Person Re-Identification in Security Camera Networks
|Duration:||1/2017 – 12/2019|
Introduction and Methodology
Person re-identification (PRID) is a crucial component for multi-camera networks in different real world applications such as surveillance, automation, and robotics.
The fundamental re-identification problem involves matching a person of interest observed in a "probe" camera to an image or video of the same person from a "gallery" of candidates captured at a different time by another camera, which does not necessarily have a field of view overlapping with that of the probe camera. Recently, considerable progress has been achieved in this domain, resulting from the development of relevant computer vision and machine learning algorithms.
Despite the good performance of face recognition (e.g. railway station Berlin-Südkreuz) and gait recognition, we follow a person appearance based strategy to re-identify also uncooperative persons and handle tough camera viewpoints. Furthermore, we address only short-term PRID, which cannot handle issues like cloth variations. Short-term PRID is useful for multi-camera tracking in public spaces as airports and railway stations.
Today, algorithms designed for supervised learning outperform unsupervised learning approaches by a large margin and additional information from active sensors such as the Kinect or passive sensors such as stereo cameras can further improve the results.

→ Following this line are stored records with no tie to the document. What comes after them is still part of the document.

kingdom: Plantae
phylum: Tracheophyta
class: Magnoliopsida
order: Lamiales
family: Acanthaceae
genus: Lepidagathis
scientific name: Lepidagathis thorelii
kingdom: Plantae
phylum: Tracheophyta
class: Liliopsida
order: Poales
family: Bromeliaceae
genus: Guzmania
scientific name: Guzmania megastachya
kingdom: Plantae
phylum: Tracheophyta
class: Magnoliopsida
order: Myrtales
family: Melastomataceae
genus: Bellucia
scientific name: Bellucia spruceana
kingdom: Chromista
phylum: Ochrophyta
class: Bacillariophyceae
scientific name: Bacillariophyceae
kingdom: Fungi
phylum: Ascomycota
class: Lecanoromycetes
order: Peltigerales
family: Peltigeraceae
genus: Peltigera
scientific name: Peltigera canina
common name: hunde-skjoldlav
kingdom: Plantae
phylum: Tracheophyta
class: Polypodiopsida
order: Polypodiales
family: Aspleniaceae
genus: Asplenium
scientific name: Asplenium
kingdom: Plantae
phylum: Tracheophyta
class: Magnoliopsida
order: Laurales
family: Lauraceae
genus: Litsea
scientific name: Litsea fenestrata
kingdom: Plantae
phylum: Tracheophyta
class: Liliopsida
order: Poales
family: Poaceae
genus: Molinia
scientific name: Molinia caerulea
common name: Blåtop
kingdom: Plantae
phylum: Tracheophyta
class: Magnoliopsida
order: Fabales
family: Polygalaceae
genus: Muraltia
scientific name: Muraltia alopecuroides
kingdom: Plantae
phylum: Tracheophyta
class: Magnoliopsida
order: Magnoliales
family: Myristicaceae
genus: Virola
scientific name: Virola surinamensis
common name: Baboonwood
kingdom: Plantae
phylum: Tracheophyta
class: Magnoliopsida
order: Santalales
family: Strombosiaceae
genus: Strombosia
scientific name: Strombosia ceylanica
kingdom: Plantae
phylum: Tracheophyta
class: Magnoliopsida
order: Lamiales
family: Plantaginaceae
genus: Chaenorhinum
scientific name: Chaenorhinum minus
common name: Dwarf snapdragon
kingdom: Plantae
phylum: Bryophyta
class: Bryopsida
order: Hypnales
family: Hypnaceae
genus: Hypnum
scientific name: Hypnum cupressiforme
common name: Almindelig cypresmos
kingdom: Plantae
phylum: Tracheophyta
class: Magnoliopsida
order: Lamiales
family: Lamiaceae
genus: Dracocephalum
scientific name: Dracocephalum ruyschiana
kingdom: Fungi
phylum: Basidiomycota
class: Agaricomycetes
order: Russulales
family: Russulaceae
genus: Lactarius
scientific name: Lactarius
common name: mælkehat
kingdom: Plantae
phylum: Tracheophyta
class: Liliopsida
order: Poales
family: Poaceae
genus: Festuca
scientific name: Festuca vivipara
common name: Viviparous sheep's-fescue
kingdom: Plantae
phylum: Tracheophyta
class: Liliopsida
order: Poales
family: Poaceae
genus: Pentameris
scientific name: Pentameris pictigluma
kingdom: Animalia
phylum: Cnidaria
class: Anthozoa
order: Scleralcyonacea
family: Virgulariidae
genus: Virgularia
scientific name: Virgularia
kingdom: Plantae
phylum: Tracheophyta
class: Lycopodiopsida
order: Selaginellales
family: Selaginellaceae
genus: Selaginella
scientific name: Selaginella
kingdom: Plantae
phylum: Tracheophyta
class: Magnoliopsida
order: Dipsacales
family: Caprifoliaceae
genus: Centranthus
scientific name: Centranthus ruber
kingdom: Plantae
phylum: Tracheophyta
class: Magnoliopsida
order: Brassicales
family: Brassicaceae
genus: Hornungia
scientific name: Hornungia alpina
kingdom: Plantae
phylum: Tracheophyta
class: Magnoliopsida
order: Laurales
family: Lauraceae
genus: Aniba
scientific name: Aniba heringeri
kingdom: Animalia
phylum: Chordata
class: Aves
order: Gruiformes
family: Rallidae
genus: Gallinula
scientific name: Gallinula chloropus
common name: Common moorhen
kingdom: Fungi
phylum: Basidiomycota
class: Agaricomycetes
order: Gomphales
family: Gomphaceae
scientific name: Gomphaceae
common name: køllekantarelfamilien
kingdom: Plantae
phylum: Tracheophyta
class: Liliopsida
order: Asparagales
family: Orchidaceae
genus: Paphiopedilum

However, we are still far away from solving the problem, especially in real world applications, where we typically do not have enough training data and suffer from the performance gap between training data and real world data. An essential problem is the conflict between high intra-variations and low inter-variations among different persons: different persons seen from an identical perspective may appear more similar than the same person viewed from different perspectives. In such cases, human operators would not only compare the images as a whole, but also consider details such as the hairstyle, the colour of the shoes or a handbag. These details are typically not visible from all viewing directions.
With practical applications in mind, we propose a novel approach for person re-identification, which exploits multi-view information of fisheye cameras looking downwards from the ceiling (cf. Fig. 1).
Figure 1: Motivation for using a fisheye camera.
Left (central projection): narrow field of view, random camera pose (top), and nadir pose of another scene (bottom). Right (FE), nadir camera pose. While the fisheye sequence contains side, front, top and back views of persons, it is nearly impossible to capture the same with central projection.
We address high intra-variations and low inter-variations of a person by utilizing high-level view information, which is orthogonal to low- and mid-level features.
To integrate the highly variable multi-view information we build a generic pipeline for fisheye cameras based on geometric sensor modelling and deep learning.
Detailed information regarding our work can be found in our publications.
Blott, G.; Heipke, C. (2017): BIFOCAL STEREO FOR MULTIPATH PERSON RE-IDENTIFICATION. In: International Archives of the Photogrammetry, Remote Sensing and Spatial Information Sciences, Volume XLII-2/W8, November 2017, pp. 37-44.
Blott, G.; Takami, M.; Heipke, C. (2018): Semantic Segmentation of Fisheye Images. In: Leal-Taixé, Roth S. (Eds.): Computer Vision – ECCV 2018 Workshops Part I – 6th Workshop on Computer Vision for Road Scene Understanding and Autonomous Driving, München, LNCS 11129, Springer, 181-196.
Blott, G.; Yu, J.; Heipke, C. (2018): View-Aware Person Re-Identification. In: Bronx T., Bruhn A. (Eds.): Pattern recognition – 40th German Conference GCPR Stuttgart, LNCS 11269, Springer, 46-59.